─── The input ───

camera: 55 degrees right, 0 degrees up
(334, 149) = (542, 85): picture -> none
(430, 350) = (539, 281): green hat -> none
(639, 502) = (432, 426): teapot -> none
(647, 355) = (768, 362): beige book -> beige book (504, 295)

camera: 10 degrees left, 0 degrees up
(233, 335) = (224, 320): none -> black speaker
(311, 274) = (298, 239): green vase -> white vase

───
─── The input ───

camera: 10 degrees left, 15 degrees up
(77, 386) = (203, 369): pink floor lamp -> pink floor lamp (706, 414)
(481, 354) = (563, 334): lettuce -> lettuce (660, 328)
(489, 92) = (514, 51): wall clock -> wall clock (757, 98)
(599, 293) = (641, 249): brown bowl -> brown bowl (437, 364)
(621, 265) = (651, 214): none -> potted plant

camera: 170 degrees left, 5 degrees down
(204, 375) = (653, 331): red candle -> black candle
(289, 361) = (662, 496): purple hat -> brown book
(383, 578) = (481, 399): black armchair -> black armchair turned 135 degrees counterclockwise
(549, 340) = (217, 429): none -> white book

───

* [Task item] All that is wanted is a faithful reproduction of the line above with "camera: 170 degrees left, 5 degrees down", the line with "(549, 340) = (217, 429): none -> white book", and every line in between.

* [Answer to this exercise]
camera: 170 degrees left, 5 degrees down
(204, 375) = (653, 331): red candle -> black candle
(289, 361) = (662, 496): purple hat -> brown book
(383, 578) = (481, 399): black armchair -> black armchair turned 135 degrees counterclockwise
(549, 340) = (217, 429): none -> white book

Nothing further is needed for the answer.